We interviewed the Ministry of Education to find out what research, policies
and practices guided the responses of schools and teachers when working
with the children of prisoners. We were told that schools had a lot of
autonomy, and varied a lot in terms of the kinds of support offered to
students. The central agency has limited ability to set policies and
practices, except in general terms (e.g. health and safety). No research
had been undertaken on how the children of prisoners fared in schools.
In general terms, the Ministry of Education says that national policies
include keeping young people engaged with education, early intervention,
putting resources where they are needed, working out who is at risk and
offering services. These may be social workers in schools, the involvement
of youth mental health services or special education support. However, it
was far from clear how individual children with the kinds of emotional
needs described in the previous sections, and the educational issues
outlined below, can get effective assistance when it is needed.
The Ministry of Education are keen to work with other agencies, and with
this research project, to improve responsiveness over the period of this
We did not ask the prisoners that we interviewed about their own
education, as we decided to focus on family/whānau matters. But we had a
number of questions in the qualitative interviews for caregivers and
children. The caregivers varied in their educational backgrounds, but only a
handful had tertiary qualifications. Few were in well-paying jobs. Half a
dozen caregivers were in paid employment (a small number had a partner
in employment). Two grandparents were, respectively, a social worker and
a real estate agent. One parent was a schools advisor, and one an
There is a strong and active commitment among most of the caregivers to
ensuring that the children get a good education.

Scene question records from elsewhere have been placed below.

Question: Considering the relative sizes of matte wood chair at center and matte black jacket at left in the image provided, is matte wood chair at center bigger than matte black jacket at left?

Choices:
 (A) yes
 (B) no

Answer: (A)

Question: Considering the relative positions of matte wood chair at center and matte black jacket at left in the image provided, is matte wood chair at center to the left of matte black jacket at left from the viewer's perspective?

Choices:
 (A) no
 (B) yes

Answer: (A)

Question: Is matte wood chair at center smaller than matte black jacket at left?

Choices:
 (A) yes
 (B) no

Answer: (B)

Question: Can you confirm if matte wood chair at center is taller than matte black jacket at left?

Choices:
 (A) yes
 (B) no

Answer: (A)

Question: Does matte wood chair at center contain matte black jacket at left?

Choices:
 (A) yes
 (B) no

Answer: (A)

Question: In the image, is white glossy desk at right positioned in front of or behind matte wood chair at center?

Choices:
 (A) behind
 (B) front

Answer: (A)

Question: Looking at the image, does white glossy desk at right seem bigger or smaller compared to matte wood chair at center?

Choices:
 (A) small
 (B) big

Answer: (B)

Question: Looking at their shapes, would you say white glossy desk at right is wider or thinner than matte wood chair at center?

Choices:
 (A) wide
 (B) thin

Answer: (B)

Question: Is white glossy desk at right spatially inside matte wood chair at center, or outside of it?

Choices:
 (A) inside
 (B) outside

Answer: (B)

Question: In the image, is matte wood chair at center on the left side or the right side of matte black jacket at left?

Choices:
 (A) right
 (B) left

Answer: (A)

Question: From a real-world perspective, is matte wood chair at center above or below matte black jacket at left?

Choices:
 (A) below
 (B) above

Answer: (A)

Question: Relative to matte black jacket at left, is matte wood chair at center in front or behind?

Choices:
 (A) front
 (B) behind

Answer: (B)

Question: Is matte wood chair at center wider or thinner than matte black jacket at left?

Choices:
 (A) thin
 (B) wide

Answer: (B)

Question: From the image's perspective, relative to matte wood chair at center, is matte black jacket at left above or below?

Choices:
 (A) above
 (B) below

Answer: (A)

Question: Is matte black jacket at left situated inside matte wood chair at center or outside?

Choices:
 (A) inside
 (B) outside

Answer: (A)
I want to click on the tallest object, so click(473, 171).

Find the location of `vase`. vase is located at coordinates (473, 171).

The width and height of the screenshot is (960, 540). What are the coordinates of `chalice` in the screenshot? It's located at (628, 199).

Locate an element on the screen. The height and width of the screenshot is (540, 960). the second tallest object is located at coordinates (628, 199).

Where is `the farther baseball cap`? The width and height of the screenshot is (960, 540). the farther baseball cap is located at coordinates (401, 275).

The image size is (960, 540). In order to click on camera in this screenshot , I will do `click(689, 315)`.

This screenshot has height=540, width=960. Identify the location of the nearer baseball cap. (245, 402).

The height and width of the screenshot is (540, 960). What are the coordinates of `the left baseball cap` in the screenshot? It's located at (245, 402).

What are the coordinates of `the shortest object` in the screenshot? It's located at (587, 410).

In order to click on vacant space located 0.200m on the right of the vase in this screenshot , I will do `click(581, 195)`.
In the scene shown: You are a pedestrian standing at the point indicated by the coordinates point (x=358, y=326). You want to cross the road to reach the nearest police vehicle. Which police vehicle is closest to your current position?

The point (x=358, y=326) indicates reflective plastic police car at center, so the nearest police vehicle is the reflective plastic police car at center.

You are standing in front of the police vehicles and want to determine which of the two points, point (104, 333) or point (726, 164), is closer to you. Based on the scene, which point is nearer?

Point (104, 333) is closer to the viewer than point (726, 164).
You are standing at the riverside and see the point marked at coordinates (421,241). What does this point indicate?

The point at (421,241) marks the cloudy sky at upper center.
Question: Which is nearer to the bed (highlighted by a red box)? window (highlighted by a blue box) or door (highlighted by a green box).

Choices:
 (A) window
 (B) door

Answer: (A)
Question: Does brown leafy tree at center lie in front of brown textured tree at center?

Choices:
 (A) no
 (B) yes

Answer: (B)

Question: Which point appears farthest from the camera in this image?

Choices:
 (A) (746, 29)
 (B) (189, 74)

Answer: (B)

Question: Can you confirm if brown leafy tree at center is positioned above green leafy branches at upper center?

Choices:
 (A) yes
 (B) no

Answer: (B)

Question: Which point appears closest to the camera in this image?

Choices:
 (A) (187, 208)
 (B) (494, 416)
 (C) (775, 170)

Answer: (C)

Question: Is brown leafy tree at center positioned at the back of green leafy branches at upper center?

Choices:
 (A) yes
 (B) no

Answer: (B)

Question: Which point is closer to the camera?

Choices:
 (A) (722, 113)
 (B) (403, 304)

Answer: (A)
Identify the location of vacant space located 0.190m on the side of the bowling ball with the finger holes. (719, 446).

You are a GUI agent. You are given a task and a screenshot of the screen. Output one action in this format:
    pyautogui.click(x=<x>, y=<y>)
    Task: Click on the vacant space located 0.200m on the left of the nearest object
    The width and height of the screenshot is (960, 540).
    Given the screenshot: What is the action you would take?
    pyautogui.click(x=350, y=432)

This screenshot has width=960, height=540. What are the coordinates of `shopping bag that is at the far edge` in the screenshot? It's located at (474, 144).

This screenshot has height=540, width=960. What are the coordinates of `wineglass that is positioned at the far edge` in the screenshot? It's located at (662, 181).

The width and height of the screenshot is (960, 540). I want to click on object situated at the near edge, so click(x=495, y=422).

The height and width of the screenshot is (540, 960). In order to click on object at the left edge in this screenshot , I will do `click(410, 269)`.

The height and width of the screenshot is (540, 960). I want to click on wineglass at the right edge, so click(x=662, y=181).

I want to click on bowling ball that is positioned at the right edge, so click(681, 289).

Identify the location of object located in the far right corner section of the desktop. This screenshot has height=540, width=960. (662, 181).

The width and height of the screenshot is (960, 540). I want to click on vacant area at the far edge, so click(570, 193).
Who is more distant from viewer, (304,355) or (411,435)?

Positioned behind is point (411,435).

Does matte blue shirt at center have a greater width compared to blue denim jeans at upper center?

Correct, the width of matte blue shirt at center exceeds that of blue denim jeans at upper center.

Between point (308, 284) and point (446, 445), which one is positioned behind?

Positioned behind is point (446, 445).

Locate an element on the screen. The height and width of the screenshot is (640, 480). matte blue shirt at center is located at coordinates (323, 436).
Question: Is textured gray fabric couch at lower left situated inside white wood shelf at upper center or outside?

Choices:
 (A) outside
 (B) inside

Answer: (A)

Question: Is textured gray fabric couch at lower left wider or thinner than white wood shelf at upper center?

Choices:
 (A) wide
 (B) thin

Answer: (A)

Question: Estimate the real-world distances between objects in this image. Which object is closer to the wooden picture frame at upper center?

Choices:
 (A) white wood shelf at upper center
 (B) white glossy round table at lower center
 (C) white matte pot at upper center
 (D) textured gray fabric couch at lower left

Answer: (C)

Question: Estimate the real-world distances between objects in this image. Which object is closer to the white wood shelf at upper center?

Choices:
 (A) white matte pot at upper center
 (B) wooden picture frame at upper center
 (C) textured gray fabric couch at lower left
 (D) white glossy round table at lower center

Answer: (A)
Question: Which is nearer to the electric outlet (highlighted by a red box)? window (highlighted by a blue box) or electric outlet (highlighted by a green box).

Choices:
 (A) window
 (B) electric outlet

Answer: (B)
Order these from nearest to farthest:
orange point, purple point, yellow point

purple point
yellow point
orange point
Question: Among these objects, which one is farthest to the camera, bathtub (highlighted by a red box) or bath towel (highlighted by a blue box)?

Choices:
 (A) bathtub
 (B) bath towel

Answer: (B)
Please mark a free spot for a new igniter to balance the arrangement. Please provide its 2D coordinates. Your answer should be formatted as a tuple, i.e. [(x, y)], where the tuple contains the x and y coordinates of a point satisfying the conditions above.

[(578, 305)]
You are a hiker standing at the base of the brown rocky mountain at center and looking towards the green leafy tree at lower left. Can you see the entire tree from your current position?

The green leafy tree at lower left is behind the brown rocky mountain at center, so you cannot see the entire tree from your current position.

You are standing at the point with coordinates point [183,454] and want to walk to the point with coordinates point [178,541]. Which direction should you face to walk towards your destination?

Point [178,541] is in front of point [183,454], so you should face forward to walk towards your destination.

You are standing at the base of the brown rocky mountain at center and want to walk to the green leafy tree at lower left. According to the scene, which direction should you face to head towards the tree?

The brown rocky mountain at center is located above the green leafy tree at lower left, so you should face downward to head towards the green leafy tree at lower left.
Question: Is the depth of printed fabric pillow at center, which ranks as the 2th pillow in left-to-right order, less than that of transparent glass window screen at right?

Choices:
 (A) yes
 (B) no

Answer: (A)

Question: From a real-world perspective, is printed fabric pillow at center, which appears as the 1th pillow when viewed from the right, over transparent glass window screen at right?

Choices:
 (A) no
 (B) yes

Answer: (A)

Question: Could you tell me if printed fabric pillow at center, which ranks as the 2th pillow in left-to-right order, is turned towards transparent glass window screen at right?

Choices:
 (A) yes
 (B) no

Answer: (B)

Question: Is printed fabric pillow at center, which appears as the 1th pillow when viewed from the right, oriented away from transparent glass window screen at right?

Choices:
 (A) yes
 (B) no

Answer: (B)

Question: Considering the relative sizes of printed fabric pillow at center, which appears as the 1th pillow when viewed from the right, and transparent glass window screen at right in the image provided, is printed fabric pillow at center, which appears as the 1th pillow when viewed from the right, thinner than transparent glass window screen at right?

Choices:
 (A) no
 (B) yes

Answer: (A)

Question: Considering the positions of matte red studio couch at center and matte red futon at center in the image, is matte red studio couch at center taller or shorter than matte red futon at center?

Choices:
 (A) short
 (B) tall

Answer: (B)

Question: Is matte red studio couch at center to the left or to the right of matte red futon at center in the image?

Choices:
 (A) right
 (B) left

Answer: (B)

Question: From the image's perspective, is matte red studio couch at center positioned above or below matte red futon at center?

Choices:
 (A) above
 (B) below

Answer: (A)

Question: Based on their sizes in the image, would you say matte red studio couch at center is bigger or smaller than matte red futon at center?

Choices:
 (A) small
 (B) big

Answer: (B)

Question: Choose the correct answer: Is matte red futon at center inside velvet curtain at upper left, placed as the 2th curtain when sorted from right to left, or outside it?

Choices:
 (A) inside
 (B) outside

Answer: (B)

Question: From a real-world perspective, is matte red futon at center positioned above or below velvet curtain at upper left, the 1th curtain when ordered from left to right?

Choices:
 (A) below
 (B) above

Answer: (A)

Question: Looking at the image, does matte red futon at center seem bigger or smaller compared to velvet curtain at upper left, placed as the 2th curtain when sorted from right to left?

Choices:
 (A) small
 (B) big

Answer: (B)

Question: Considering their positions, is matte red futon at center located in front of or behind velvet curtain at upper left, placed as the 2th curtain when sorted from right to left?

A number of the children have changed schools, for a variety of reasons.
These include changing schools as a result of moving to a new family,
changes to get away from people or situations (including peers) and
change as a result of moving with the prisoner. The following extracts are
only partial, as most families did not explain whether the child had changed
school, but show that most children move on because of situations that
have arisen for them.
Moving to a new family:
He has changed school at intermediate level. This was due to age
and because he moved to a different area when he went to live with
his grandfather (case 14).
[The youngest boy] has changed schools three times, as he has
moved from family to family. Prior to the children coming to live
with us they weren’t going to school at all (case 28).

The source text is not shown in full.